* **Arbeitsauftrag 1**:
Prüfe, ob die folgenden Aussagen mit dem Text über Naturstein in der Schweiz übereinstimmen, und belege jede Antwort (Ja oder Nein) mit den entscheidenden Worten des Textes als wörtlichem Zitat. (a) In der Landesausstellung 1939 galten Natursteine als bedeutende Ressource des Landes. (b) Sandsteine werden heute für die Restaurierung historischer Denkmäler verwendet. (c) Die Kalksteinbrüche im Schweizer Jura sind heute noch die wichtigsten Abbaustätten für Naturstein.
* **Arbeitsauftrag 2**:
Setze den Text über Naturstein in der Schweiz nach seinem letzten Satz mit einem weiteren Absatz fort.

* **Ausgewählter Textauszug**:
★ ★ ★ ★ ★

Trans­for­ma­ti­on

Wie man einen Steinbruch in ein Gebäude verwandelt: Ökologische und ökonomische Gesichtspunkte machen eine Neubewertung und Rehabilitierung des Natursteins als konstruktives Bauteil interessant.

Publikationsdatum
15-11-2018
Revision
18-11-2018

In der Schweizerischen Landesausstellung 1939 in Zürich gab es eine Vitrine, die die Ressourcen des Landes vorstellte. Die Bildunterschrift war lakonisch: «Weder Öl noch Kohle, weder Eisen noch Gold – würden wir uns auf unsere Bodenschätze beschränken, müssten wir wie in prähis­torischen Zeiten leben.»2 Damals galten Natursteine, die den grössten Teil des Schweizer Untergrunds ausmachen, offenbar nicht als nennenswerte Ressource. ­Wenige Jahre später wurde dieser lokale Baustoff jedoch neu bewertet. ­Plötzlich wurden die Vorzüge gelobt, insbesondere die hohe Verfügbarkeit, seine einfache Verarbeitung und der unkomplizierte Abbau.3 Im Rahmen der Entwicklung nachhaltiger Rohstoffe sind diese Überlegungen heute erneut von grosser Aktualität.

In der Schweiz spielte der Naturstein immer eine Rolle: Er ist weit verbreitet und hat in einigen Re­gio­nen des Landes eine lange Tradition des Abbaus und der Verarbeitung. Heute kollidiert die Gewinnung einer Bodenressource oft mit der Raumplanung, was den Zugang erschwert, wenn nicht gar unmöglich macht.4 Immer mehr Steinbrüche werden nicht mehr genutzt, sodass die Vielfalt der verfügbaren Steinarten sinkt. Dieses Phänomen wurde durch den Einsatz von Ersatzstoffen, allen voran Beton, begünstigt.

Die für den Abbau attraktiven Vorkommen von Naturstein befinden sich im Tessin (metamorphe Gesteine wie Gneis und Marmor), im östlichen Teil des Mittellands (Sandstein) und in einigen Gebieten entlang des Alpenbogens (silikatische Kalksteine). Die Kalk­steinbrüche im Schweizer Jura jedoch, wo sich zu Beginn des 20. Jahrhunderts die meisten mineralgewinnenden Industrien befanden, wurden entweder geschlossen oder für die Herstellung von Bindemitteln (Zementen) umgebaut. Die übrigen Materialien werden heute für die Restaurierung historischer Denkmäler (Sandsteine) oder für die Herstellung von Fassadenverkleidungen (Hartgesteine) verwendet.

Dabei werden die Steine, die für Fassaden geeignet sind, oft nach ästhetischen Kriterien wie der Gleichmässigkeit der Textur ausgewählt, sodass nur wenige Blöcke infrage kommen. Dabei weisen sie mechanische Eigenschaften auf, die es auch erlauben würden, sie als Baustoffe für Tragwerke und selbsttragende Fassaden einzusetzen. Eine solche Verwendung und die damit verbundene neue Wertschätzung von Naturstein können zu einer effizienteren Nutzung des Rohstoffs beitragen.

★ ★ ★ ★ ★

* **Gezeigte Einträge**:
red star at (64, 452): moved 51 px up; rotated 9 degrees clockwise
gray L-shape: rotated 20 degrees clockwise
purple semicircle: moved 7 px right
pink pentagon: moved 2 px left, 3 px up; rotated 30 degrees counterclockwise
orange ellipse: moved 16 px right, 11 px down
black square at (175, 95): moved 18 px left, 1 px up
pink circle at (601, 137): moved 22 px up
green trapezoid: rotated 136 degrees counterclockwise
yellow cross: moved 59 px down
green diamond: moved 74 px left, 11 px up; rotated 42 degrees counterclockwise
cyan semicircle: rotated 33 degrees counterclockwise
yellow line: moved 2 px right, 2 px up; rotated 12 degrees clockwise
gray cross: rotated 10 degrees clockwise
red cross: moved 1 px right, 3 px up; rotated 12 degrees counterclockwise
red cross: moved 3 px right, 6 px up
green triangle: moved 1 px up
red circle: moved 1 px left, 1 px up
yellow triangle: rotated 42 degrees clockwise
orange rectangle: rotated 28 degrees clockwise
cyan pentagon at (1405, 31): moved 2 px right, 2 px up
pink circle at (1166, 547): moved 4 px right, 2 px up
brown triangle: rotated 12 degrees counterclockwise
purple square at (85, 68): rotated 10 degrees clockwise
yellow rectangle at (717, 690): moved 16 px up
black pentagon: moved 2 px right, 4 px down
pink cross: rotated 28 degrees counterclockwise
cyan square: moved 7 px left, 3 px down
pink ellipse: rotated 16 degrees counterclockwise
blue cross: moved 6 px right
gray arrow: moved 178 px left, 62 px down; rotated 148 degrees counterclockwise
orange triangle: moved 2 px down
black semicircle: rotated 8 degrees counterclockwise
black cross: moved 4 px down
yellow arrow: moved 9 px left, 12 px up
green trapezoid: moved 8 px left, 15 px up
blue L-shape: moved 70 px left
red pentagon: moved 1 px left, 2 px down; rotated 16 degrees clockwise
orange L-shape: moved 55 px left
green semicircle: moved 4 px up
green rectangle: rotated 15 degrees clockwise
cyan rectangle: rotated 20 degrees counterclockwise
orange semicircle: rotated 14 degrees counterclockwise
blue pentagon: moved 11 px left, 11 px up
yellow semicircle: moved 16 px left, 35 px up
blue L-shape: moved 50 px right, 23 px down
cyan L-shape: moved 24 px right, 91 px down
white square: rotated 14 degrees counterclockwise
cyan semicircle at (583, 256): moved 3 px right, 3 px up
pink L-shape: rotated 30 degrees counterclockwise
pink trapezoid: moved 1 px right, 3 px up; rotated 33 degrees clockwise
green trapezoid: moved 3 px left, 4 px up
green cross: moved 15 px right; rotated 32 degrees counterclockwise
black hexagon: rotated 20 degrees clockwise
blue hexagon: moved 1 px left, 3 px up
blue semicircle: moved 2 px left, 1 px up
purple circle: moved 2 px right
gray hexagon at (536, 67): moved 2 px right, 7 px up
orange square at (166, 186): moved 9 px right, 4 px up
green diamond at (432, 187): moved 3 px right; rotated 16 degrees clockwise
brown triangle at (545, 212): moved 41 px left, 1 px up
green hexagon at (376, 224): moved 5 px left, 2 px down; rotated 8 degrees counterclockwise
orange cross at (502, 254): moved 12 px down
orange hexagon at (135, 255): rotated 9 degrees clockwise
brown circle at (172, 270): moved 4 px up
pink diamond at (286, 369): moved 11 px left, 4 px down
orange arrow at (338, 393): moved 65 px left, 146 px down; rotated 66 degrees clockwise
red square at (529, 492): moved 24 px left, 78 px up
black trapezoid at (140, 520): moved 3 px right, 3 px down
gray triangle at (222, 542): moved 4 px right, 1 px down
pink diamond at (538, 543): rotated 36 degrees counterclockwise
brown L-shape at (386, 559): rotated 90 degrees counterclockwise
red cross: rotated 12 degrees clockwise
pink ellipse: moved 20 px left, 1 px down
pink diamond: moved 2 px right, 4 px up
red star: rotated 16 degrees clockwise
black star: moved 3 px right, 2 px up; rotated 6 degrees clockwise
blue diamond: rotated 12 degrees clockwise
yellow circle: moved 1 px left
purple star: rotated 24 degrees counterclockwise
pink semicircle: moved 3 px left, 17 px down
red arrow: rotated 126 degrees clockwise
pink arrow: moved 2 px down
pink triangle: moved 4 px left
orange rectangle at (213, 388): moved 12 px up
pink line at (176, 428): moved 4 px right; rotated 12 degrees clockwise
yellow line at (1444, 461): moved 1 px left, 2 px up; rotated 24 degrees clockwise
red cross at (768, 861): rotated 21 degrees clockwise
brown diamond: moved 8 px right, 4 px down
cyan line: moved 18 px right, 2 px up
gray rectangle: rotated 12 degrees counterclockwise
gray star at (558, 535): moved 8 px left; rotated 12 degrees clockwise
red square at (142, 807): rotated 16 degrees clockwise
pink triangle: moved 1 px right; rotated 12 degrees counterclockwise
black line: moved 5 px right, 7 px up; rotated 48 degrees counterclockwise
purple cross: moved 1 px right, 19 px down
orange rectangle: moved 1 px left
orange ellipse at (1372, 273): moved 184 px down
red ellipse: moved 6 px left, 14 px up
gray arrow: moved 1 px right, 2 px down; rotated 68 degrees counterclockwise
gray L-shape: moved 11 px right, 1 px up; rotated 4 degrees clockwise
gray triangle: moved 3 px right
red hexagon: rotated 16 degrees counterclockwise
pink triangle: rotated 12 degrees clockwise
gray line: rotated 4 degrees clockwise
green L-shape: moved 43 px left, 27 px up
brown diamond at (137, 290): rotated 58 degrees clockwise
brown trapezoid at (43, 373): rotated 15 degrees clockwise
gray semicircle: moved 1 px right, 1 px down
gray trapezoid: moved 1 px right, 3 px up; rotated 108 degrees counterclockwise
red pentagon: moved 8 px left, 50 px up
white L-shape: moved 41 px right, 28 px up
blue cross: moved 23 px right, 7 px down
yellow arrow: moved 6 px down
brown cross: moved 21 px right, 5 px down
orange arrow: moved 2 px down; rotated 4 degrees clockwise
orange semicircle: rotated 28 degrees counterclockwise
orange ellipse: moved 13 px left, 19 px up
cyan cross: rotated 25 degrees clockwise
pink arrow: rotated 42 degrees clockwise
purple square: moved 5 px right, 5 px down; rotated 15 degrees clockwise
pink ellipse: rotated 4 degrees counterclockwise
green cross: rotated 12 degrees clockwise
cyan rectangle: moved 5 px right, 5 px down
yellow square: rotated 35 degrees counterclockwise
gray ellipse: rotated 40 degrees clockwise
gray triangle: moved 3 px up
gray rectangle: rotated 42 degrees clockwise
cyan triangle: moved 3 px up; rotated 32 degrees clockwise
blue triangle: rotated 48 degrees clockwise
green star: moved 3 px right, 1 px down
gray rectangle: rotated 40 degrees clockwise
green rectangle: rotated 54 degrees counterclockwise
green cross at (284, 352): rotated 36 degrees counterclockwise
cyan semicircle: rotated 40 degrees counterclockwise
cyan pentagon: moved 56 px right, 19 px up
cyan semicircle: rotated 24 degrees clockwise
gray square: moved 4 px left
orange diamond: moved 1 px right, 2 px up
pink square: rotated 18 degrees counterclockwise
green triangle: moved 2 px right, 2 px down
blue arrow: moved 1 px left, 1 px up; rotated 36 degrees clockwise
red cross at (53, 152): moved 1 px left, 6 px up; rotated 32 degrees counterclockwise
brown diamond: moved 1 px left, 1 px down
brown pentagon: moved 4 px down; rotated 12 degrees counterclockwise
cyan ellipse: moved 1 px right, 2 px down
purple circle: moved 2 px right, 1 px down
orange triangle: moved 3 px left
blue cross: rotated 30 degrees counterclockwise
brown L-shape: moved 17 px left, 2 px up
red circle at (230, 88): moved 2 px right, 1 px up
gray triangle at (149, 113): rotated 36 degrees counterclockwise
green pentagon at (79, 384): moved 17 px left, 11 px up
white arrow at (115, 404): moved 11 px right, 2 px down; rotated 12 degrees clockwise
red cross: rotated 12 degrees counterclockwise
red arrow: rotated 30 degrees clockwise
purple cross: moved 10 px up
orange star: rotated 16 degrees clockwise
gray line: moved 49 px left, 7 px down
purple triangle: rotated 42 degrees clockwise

★ ★ ★ ★ ★

* **Ergebnis der Aufgabe 1**:
(a) Nein: „Damals galten Natursteine, die den grössten Teil des Schweizer Untergrunds ausmachen, offenbar nicht als nennenswerte Ressource.“
(b) Ja: „Die übrigen Materialien werden heute für die Restaurierung historischer Denkmäler (Sandsteine) oder für die Herstellung von Fassadenverkleidungen (Hartgesteine) verwendet.“
(c) Nein: „wurden entweder geschlossen oder für die Herstellung von Bindemitteln (Zementen) umgebaut“

* **Ergebnis der Aufgabe 2**:
Cradle-to-cradle

Das Bauen mit massivem Naturstein entspricht allen drei Säulen der Nachhaltigkeit (Umwelt, Wirtschaft und Soziales): Die Verarbeitung von Stein belastet die Umwelt relativ wenig, da er sowohl eine Materie als auch ein Material ist; er muss nicht umgewandelt, sondern nur verarbeitet werden, so wie es bei auch bei Vollholz der Fall ist. Darüber hinaus ermöglicht die Verwendung als massives Material eine vollständige Nutzung der abgebauten Ressource; das verringert den Produk­tionsdruck auf die Steinbrüche und damit die Auswirkungen auf die Landschaft. Sein hohes spezifisches Gewicht macht Stein zu einem ausgezeichneten Energiespeicher. Gebäude können mit einer thermischen Trägheit gebaut werden, die die ­täglichen Temperaturschwankungen dämpfen und die Sonneneinstrahlung passiv nutzen. Natursteinmauerwerk wird im Kalkmörtelbett verlegt, wodurch die ­Demontage und Wiederverwendung gewährleistet ist.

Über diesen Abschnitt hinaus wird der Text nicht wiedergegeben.